Intervention de Laetitia Avia

Séance en hémicycle du mercredi 3 juillet 2019 à 15h00
Haine sur internet — Motion de renvoi en commission

Photo issue du site de l'Assemblée nationale ou de WikipediaLaetitia Avia, rapporteure de la commission des lois constitutionnelles, de la législation et de l'administration générale de la République :

Je me permettrai d'être un peu plus longue, pour répondre à certains éléments que vous avez évoqués, madame Obono, sans répondre toutefois à tous les points que vous avez soulevés. Certains éléments ont en effet, comme l'a dit M. le secrétaire d'État, un caractère principiel, et nous avons à leur propos des visions différentes, mais je puis cependant vous apporter déjà des réponses sur certains autres.

Vous avez évoqué avec beaucoup de justesse le besoin de mieux accompagner les victimes, de disposer d'une réponse pénale efficace et de mener avec ambition une véritable lutte contre les discriminations.

Pour ce qui est de la réponse pénale, je rappelle que, comme je l'ai dit lors de mon discours introductif, un parquet spécialisé sera créé, ce qui signifie que nous disposerons de moyens dédiés à cette lutte contre la haine. Il s'agit en effet de faire face aux situations que vous avez évoquées, où les procédures sont longues et où, comme nous le savons pour l'avoir tous vécu, certains acteurs ne maîtrisent pas forcément les différents outils qui font l'objet de ces procédures – souvent, par exemple, ces acteurs ne sont pas formés pour répondre à un raid numérique. La présence d'enquêteurs et de magistrats spécialisés me semble donc être une réponse à cette question pénale.

Pour ce qui concerne les victimes et les auteurs, je salue la présence dans les tribunes de notre ancienne collègue Élise Fajgeles qui, depuis le 1er juillet, est chargée, au sein de la DILCRAH, la Délégation interministérielle à la lutte contre le racisme, l'antisémitisme et la haine anti-LGBT, d'une mission d'accompagnement des victimes, de pilotage de la lutte contre les discriminations et de suivi de la sanction des auteurs. Merci, chère Élise, pour cette mission que vous effectuez.
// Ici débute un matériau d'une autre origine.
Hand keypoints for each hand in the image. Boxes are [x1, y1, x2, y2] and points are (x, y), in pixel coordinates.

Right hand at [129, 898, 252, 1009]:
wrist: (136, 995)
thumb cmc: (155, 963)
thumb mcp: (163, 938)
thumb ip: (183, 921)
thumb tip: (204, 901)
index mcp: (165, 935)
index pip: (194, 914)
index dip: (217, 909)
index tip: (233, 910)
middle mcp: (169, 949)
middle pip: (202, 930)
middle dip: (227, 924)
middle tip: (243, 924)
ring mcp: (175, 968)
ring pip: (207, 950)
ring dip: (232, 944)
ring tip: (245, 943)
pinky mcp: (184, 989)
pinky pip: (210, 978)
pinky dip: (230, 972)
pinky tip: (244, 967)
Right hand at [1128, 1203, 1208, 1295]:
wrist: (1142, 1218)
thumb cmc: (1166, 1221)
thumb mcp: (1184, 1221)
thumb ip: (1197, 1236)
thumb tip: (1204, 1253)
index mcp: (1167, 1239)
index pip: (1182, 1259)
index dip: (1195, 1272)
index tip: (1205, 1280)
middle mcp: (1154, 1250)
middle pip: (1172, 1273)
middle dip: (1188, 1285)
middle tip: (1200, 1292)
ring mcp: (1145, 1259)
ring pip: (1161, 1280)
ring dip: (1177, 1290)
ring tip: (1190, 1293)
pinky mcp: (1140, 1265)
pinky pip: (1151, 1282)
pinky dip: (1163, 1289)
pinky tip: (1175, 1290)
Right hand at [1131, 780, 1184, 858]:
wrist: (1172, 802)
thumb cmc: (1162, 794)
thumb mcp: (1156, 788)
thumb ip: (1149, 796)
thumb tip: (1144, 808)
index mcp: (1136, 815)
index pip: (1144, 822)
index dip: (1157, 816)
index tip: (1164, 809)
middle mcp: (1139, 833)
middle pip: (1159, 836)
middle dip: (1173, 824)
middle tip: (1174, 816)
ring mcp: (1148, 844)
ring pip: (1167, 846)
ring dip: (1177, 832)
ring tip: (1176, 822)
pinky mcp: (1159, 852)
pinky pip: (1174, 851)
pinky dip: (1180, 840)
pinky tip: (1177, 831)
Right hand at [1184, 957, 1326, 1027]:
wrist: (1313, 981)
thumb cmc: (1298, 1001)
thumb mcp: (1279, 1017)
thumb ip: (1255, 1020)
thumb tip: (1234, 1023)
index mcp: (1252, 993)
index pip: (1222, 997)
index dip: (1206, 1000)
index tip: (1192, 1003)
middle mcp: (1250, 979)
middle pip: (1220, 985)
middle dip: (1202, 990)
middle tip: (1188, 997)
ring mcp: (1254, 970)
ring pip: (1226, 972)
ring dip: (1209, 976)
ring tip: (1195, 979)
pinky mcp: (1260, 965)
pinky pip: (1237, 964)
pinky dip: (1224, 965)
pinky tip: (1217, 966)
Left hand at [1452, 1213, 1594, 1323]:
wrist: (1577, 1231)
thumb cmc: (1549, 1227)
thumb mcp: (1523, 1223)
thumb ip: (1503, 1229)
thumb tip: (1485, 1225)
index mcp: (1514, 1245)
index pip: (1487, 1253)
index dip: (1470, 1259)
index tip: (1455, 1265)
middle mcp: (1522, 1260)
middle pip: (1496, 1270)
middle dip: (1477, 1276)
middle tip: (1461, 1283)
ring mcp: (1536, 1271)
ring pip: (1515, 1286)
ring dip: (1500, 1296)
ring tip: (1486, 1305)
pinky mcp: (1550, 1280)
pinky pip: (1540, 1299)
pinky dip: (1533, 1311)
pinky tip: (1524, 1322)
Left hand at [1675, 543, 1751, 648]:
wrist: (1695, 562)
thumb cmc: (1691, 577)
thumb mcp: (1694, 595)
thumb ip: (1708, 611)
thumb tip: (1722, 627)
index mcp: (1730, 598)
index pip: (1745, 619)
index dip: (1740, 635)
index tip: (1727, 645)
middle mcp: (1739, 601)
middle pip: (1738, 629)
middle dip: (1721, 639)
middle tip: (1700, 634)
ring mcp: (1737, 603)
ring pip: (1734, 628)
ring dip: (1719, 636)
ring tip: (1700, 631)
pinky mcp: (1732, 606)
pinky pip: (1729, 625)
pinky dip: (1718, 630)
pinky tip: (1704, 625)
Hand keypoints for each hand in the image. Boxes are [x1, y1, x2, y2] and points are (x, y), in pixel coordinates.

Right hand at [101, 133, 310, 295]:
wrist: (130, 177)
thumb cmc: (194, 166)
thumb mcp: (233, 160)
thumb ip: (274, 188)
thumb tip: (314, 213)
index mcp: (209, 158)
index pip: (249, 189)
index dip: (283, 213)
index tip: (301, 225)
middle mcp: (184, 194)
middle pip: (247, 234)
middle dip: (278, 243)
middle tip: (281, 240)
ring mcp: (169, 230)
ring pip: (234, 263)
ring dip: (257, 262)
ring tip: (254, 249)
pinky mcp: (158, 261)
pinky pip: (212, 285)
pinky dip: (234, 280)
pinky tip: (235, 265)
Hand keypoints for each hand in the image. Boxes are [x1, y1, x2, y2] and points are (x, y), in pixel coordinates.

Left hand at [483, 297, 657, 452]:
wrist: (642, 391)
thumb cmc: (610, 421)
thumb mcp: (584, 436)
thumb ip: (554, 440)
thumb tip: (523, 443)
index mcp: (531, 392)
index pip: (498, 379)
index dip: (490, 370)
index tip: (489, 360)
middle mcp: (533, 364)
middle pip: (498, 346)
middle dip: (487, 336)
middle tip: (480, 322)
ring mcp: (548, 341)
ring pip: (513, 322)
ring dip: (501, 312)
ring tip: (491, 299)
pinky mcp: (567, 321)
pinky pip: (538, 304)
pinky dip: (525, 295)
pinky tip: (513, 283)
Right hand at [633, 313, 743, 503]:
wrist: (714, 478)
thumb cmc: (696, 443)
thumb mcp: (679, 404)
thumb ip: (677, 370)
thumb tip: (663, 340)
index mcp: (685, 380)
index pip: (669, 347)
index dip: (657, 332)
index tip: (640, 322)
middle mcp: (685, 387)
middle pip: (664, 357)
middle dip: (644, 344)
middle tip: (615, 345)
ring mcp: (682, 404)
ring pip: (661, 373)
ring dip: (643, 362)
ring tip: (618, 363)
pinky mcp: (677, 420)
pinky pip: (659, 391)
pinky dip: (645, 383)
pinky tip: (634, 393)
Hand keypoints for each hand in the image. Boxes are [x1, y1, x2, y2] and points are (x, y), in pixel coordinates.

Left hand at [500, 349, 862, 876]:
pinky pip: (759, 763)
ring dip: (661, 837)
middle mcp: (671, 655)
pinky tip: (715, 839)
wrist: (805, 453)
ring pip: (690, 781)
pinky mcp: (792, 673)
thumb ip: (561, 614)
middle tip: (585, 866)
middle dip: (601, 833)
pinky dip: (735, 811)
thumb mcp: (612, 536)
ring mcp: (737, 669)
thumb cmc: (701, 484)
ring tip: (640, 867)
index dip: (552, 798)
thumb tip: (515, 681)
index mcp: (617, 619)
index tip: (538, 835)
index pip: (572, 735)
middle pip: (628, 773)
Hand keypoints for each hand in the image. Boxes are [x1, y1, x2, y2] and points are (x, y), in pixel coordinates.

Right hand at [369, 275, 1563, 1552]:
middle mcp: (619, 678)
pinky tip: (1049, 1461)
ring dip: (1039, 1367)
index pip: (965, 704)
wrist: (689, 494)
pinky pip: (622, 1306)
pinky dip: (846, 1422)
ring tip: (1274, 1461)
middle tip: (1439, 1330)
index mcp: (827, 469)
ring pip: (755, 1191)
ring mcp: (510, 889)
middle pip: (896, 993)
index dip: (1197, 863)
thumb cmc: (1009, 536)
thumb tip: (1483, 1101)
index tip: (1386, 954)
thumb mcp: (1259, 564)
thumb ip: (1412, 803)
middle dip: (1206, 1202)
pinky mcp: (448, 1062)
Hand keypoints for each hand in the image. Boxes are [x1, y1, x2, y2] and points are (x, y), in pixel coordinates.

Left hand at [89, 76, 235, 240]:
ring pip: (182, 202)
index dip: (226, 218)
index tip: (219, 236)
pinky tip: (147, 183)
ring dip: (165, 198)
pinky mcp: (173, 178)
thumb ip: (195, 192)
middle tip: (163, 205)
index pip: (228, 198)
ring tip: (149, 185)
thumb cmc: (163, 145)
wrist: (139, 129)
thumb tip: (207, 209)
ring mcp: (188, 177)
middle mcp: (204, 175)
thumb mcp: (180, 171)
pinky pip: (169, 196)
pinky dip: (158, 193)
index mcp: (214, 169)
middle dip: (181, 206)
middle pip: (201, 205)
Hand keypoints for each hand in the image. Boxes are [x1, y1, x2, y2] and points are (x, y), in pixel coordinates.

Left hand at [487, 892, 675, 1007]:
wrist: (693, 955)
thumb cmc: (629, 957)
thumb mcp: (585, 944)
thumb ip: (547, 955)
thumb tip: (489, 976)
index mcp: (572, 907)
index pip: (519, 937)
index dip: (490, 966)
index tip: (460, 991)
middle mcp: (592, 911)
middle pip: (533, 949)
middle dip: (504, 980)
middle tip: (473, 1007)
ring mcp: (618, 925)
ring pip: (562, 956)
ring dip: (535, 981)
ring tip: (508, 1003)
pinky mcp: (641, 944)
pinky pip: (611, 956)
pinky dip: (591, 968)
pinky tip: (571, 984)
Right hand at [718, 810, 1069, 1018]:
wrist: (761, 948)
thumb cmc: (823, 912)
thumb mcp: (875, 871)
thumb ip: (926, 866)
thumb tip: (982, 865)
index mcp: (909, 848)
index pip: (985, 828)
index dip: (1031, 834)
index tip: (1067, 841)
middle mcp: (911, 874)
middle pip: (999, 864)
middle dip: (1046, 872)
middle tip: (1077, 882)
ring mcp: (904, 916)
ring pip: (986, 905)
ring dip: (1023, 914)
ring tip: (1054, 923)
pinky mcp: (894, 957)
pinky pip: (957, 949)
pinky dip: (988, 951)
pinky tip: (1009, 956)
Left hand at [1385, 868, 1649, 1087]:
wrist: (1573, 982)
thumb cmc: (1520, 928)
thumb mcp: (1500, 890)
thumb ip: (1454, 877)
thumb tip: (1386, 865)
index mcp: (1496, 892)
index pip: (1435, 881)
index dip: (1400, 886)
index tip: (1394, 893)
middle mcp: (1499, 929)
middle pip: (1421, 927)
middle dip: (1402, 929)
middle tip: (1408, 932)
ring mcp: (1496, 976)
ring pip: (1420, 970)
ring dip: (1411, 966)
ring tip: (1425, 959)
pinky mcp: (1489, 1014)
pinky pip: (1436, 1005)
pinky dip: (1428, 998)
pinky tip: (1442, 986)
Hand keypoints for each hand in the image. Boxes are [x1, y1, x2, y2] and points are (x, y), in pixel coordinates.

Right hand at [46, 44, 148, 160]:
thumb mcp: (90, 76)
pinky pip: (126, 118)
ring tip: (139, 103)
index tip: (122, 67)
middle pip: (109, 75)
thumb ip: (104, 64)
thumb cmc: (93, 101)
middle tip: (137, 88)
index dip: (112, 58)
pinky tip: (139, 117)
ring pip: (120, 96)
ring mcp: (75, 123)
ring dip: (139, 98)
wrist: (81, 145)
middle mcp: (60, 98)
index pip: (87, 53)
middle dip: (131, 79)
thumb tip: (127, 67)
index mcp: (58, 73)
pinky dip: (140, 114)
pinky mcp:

Madame Obono, dans tout ce que vous avez dit, il est un point qui m'a dérangée. Vous avez en effet évoqué une proposition alternative à celle qui est formulée dans cette proposition de loi : l'interopérabilité, qui permettrait de lutter contre le phénomène de la haine sur internet. Or je ne comprends pas que vous puissiez présenter cela comme une solution. Il s'agit certes d'un élément intéressant en termes de régulation du numérique et d'appréciation du modèle économique des plateformes, mais ce n'est pas une solution à proposer aux victimes. Cela revient à dire à une femme que, si elle est victime de sexisme en passant dans tel quartier, elle devrait passer par une autre rue, ou à dire, comme l'on fait certaines personnes après le suicide de la jeune Evaëlle, victime de harcèlement scolaire, qu'elle aurait peut-être dû changer d'école. On ne dit pas à une victime de changer de lieu : c'est le lieu qui doit changer.